WHAT NEEDS TO BE DONE:
Select each line of the data below that contains the string "przebiegu", and copy those lines.

[Entries drawn from a collection]

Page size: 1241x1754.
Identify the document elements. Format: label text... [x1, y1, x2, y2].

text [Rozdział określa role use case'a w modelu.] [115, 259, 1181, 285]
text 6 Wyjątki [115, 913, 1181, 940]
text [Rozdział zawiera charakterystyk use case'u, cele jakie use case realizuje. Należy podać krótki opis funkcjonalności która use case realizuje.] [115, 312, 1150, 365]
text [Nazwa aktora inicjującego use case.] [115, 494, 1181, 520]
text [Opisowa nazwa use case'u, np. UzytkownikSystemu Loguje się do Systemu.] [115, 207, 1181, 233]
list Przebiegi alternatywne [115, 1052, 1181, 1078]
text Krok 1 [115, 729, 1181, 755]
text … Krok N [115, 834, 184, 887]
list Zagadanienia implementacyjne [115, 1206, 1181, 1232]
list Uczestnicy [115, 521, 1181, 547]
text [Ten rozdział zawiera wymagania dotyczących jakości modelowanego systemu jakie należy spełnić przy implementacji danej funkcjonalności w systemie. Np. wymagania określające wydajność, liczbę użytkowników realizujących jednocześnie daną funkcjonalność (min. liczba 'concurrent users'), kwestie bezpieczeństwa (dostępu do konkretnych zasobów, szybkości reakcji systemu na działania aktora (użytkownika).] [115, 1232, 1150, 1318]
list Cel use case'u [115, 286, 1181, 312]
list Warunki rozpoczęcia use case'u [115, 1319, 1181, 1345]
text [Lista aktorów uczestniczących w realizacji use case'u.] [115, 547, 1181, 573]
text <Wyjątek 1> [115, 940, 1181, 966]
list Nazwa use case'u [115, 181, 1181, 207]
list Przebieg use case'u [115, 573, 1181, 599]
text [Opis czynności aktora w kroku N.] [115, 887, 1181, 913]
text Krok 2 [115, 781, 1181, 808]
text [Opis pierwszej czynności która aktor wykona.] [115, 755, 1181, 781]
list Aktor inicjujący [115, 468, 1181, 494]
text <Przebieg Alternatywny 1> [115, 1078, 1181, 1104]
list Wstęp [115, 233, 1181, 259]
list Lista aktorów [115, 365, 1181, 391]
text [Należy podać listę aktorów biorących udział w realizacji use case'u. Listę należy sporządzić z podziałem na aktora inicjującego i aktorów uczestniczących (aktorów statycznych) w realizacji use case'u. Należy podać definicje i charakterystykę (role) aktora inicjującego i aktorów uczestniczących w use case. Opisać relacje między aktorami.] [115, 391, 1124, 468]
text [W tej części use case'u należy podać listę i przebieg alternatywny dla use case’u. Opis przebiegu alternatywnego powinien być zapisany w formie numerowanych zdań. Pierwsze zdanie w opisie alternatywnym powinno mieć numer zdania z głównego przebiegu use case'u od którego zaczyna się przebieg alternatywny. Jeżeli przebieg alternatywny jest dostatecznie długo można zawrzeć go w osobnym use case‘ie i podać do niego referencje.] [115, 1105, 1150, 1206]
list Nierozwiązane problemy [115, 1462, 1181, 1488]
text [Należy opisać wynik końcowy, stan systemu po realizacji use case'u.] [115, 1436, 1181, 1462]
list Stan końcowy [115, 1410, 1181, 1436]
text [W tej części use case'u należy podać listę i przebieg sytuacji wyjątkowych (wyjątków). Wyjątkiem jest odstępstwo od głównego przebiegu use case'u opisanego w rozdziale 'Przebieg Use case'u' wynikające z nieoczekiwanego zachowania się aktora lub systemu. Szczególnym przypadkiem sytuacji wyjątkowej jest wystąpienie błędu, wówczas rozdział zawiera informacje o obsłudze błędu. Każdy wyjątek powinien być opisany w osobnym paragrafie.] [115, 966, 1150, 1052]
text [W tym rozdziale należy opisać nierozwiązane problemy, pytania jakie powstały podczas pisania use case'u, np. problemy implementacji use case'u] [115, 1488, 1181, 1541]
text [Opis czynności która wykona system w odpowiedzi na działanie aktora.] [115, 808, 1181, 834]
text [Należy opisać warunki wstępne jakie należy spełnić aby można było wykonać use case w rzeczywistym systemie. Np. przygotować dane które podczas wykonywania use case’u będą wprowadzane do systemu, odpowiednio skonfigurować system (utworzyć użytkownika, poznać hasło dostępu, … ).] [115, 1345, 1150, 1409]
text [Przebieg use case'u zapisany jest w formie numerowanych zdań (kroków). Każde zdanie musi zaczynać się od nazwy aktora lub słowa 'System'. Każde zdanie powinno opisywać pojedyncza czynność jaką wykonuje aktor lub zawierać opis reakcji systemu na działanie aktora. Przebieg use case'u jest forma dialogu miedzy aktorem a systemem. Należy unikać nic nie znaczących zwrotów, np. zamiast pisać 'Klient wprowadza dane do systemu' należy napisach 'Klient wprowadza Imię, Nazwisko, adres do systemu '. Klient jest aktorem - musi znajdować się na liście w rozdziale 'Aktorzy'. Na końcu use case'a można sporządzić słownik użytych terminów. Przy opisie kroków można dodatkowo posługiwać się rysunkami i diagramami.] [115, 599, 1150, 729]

EXERCISE OUTPUT:
text [W tej części use case'u należy podać listę i przebieg alternatywny dla use case’u. Opis przebiegu alternatywnego powinien być zapisany w formie numerowanych zdań. Pierwsze zdanie w opisie alternatywnym powinno mieć numer zdania z głównego przebiegu use case'u od którego zaczyna się przebieg alternatywny. Jeżeli przebieg alternatywny jest dostatecznie długo można zawrzeć go w osobnym use case‘ie i podać do niego referencje.] [115, 1105, 1150, 1206]
text [W tej części use case'u należy podać listę i przebieg sytuacji wyjątkowych (wyjątków). Wyjątkiem jest odstępstwo od głównego przebiegu use case'u opisanego w rozdziale 'Przebieg Use case'u' wynikające z nieoczekiwanego zachowania się aktora lub systemu. Szczególnym przypadkiem sytuacji wyjątkowej jest wystąpienie błędu, wówczas rozdział zawiera informacje o obsłudze błędu. Każdy wyjątek powinien być opisany w osobnym paragrafie.] [115, 966, 1150, 1052]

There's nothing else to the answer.